Piezoelectric materials have been widely investigated in haptic applications due to their ability to convert mechanical stimuli into electrical signals. However, piezoelectric materials have tradeoff between piezoelectric coefficient and elastic limit which limits their wide application to haptic devices. Here we fabricated PbTiO$_3$ hollow nanostructure with mesoscale body centered tetragonal (BCT) symmetry to break this tradeoff. We used two separate processing schemes, namely PbO gas reaction with TiO$_2$ thin films to fabricate PbTiO$_3$ thin film and proximity field nanopatterning (PnP) to create PbTiO$_3$ hollow nanostructure. The thickness of TiO$_2$ was increased to 20, 30, and 50 nm, and the characteristics were analyzed according to the thickness.

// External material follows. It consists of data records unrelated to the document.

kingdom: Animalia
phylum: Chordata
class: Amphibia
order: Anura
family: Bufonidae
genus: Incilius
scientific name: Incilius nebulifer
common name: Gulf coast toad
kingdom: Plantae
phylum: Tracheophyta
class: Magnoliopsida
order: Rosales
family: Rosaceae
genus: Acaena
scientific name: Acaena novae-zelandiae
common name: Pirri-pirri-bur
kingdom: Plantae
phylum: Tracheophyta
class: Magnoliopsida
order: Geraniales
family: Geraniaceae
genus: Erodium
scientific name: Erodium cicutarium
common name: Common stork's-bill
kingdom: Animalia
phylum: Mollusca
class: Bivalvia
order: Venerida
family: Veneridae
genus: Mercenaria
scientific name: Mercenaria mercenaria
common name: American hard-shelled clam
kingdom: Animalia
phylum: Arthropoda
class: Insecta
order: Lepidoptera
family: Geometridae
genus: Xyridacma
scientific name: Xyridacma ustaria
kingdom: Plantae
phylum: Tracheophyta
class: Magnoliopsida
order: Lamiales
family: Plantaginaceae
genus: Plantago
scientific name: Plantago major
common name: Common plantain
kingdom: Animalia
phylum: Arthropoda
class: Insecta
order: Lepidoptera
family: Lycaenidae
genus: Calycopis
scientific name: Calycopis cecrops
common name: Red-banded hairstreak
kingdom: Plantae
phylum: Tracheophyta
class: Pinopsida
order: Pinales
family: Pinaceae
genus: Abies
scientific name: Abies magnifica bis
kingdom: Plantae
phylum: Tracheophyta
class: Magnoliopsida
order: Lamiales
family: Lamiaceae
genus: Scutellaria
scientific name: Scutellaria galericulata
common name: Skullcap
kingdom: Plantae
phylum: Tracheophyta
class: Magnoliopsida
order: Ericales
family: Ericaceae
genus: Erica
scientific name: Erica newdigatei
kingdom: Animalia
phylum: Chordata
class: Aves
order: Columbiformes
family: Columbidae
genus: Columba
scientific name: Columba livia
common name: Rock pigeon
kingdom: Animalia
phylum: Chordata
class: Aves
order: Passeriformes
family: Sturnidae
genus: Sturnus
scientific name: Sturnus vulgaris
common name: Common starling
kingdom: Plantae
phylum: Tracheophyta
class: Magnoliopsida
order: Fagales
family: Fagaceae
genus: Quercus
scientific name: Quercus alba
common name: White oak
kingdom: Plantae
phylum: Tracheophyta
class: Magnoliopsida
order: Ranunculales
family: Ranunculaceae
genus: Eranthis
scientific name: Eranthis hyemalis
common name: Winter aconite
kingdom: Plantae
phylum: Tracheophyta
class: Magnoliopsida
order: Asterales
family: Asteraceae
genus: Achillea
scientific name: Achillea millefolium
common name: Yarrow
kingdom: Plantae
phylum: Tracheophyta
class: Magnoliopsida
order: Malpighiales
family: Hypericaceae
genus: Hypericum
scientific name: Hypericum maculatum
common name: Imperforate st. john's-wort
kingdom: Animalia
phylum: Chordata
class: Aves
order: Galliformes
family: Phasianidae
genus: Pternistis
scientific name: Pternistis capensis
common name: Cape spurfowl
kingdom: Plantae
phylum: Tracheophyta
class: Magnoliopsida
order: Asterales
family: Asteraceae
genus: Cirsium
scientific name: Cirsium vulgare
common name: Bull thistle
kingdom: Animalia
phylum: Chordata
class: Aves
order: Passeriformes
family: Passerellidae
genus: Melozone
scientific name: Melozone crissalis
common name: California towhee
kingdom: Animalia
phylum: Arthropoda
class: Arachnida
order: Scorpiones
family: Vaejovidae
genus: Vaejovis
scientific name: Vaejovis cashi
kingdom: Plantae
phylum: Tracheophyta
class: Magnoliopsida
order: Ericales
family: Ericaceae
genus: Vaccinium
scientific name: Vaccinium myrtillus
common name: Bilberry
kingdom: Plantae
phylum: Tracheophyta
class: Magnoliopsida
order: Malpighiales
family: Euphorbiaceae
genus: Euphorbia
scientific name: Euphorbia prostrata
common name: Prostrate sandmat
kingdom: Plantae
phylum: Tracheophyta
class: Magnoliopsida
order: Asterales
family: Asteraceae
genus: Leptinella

The structure stability and crystallinity of PbTiO$_3$ was evaluated through XRD, SEM, and TEM, the piezoelectric modulus was measured through AFM, and the elastic modulus was measured through the compression test. This research will provide insight into optimum piezoelectric materials with both high piezoelectric coefficient and high elastic limit, which could be used in various haptic applications.